BEGIN
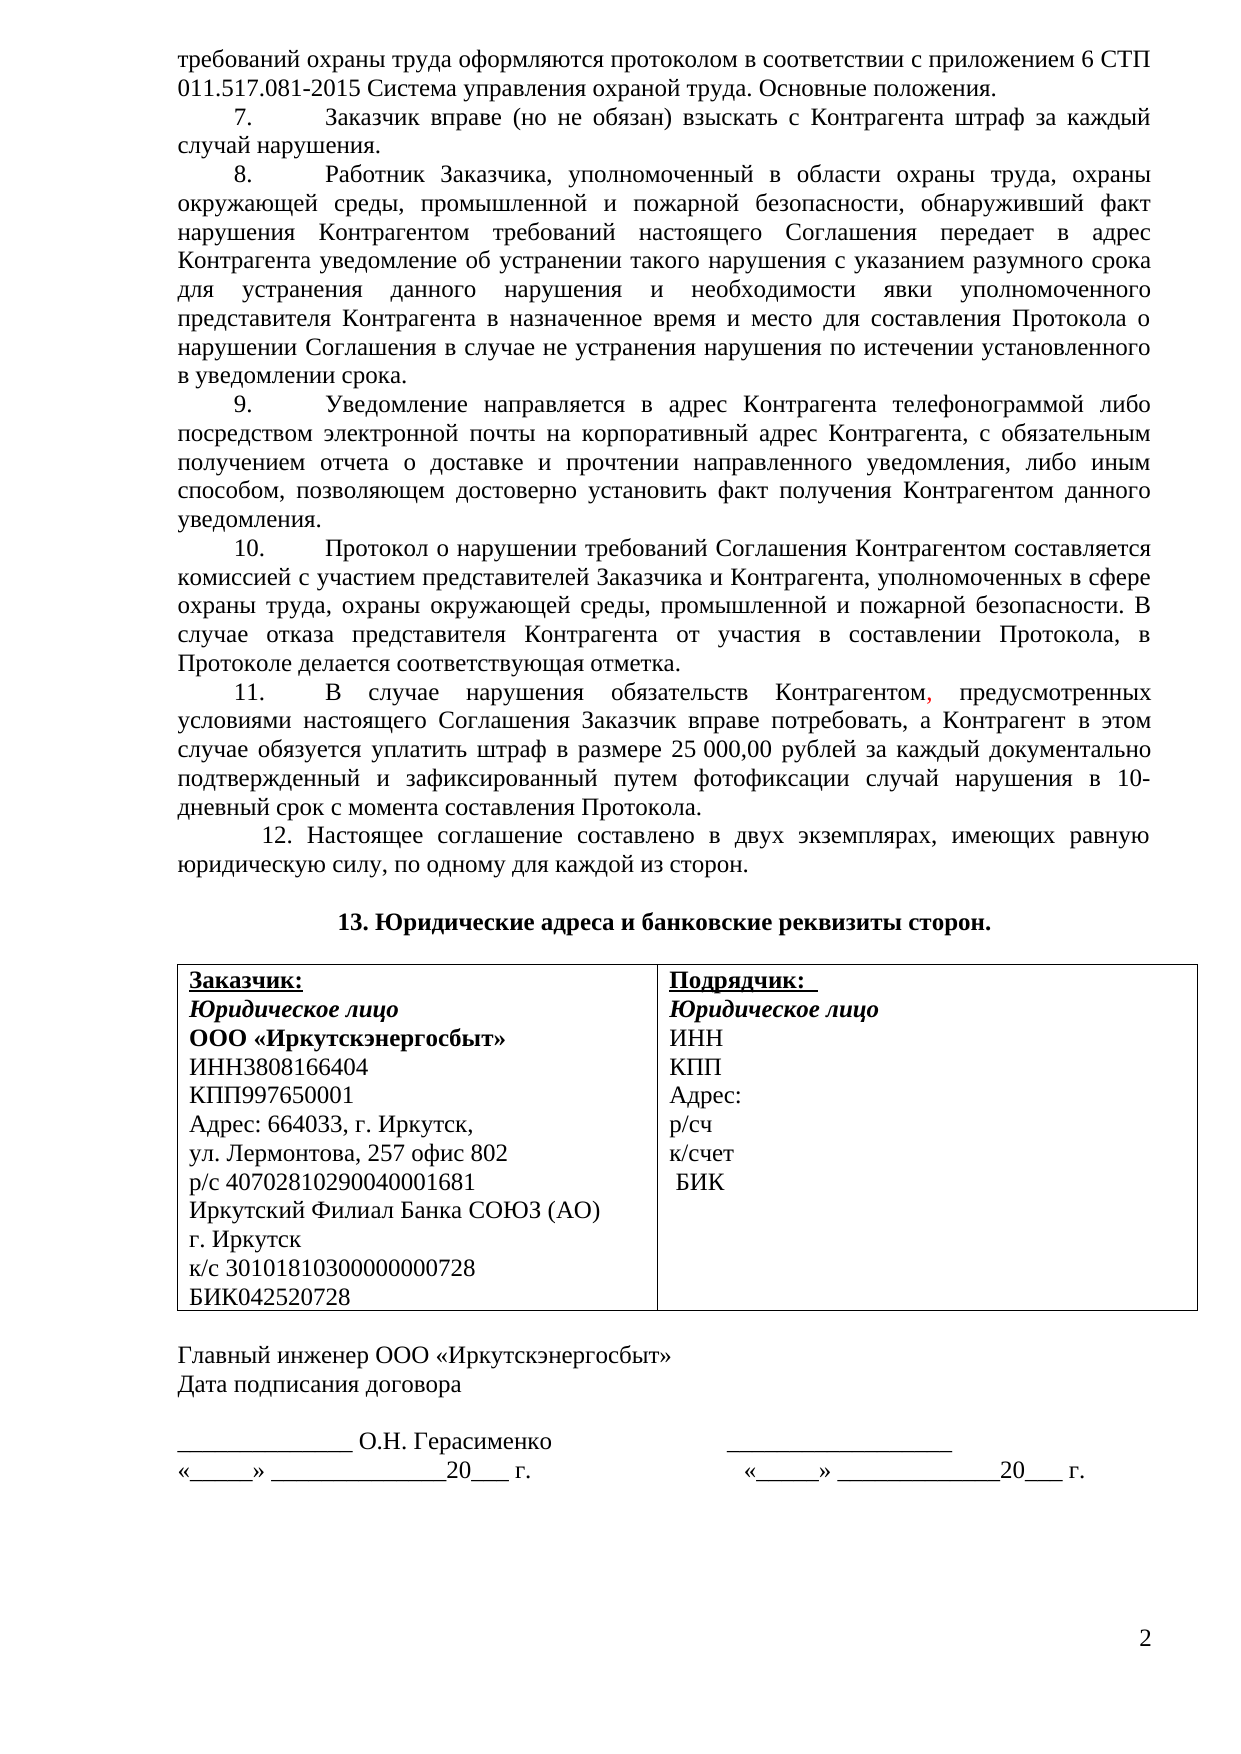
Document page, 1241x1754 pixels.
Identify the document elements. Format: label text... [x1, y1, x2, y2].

text 9. Уведомление направляется в адрес Контрагента телефонограммой либо посредством электронной почты на корпоративный адрес Контрагента, с обязательным получением отчета о доставке и прочтении направленного уведомления, либо иным способом, позволяющем достоверно установить факт получения Контрагентом данного уведомления. [177, 389, 1152, 533]
text Главный инженер ООО «Иркутскэнергосбыт» [177, 1340, 1152, 1369]
text 13. Юридические адреса и банковские реквизиты сторон. [177, 907, 1152, 936]
text 12. Настоящее соглашение составлено в двух экземплярах, имеющих равную юридическую силу, по одному для каждой из сторон. [177, 821, 1152, 878]
text «_____» ______________20___ г. «_____» _____________20___ г. [177, 1455, 1152, 1484]
text 11. В случае нарушения обязательств Контрагентом, предусмотренных условиями настоящего Соглашения Заказчик вправе потребовать, а Контрагент в этом случае обязуется уплатить штраф в размере 25 000,00 рублей за каждый документально подтвержденный и зафиксированный путем фотофиксации случай нарушения в 10-дневный срок с момента составления Протокола. [177, 677, 1152, 821]
text Дата подписания договора [177, 1369, 1152, 1398]
text 10. Протокол о нарушении требований Соглашения Контрагентом составляется комиссией с участием представителей Заказчика и Контрагента, уполномоченных в сфере охраны труда, охраны окружающей среды, промышленной и пожарной безопасности. В случае отказа представителя Контрагента от участия в составлении Протокола, в Протоколе делается соответствующая отметка. [177, 533, 1152, 677]
text 8. Работник Заказчика, уполномоченный в области охраны труда, охраны окружающей среды, промышленной и пожарной безопасности, обнаруживший факт нарушения Контрагентом требований настоящего Соглашения передает в адрес Контрагента уведомление об устранении такого нарушения с указанием разумного срока для устранения данного нарушения и необходимости явки уполномоченного представителя Контрагента в назначенное время и место для составления Протокола о нарушении Соглашения в случае не устранения нарушения по истечении установленного в уведомлении срока. [177, 159, 1152, 389]
text ______________ О.Н. Герасименко __________________ [177, 1426, 1152, 1455]
text 7. Заказчик вправе (но не обязан) взыскать с Контрагента штраф за каждый случай нарушения. [177, 102, 1152, 159]
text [177, 44, 1152, 102]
END
* **Activity**: Your task is to copy each line of the material that contains the word "Протокола".

* **Output below**:
text 11. В случае нарушения обязательств Контрагентом, предусмотренных условиями настоящего Соглашения Заказчик вправе потребовать, а Контрагент в этом случае обязуется уплатить штраф в размере 25 000,00 рублей за каждый документально подтвержденный и зафиксированный путем фотофиксации случай нарушения в 10-дневный срок с момента составления Протокола. [177, 677, 1152, 821]
text 10. Протокол о нарушении требований Соглашения Контрагентом составляется комиссией с участием представителей Заказчика и Контрагента, уполномоченных в сфере охраны труда, охраны окружающей среды, промышленной и пожарной безопасности. В случае отказа представителя Контрагента от участия в составлении Протокола, в Протоколе делается соответствующая отметка. [177, 533, 1152, 677]
text 8. Работник Заказчика, уполномоченный в области охраны труда, охраны окружающей среды, промышленной и пожарной безопасности, обнаруживший факт нарушения Контрагентом требований настоящего Соглашения передает в адрес Контрагента уведомление об устранении такого нарушения с указанием разумного срока для устранения данного нарушения и необходимости явки уполномоченного представителя Контрагента в назначенное время и место для составления Протокола о нарушении Соглашения в случае не устранения нарушения по истечении установленного в уведомлении срока. [177, 159, 1152, 389]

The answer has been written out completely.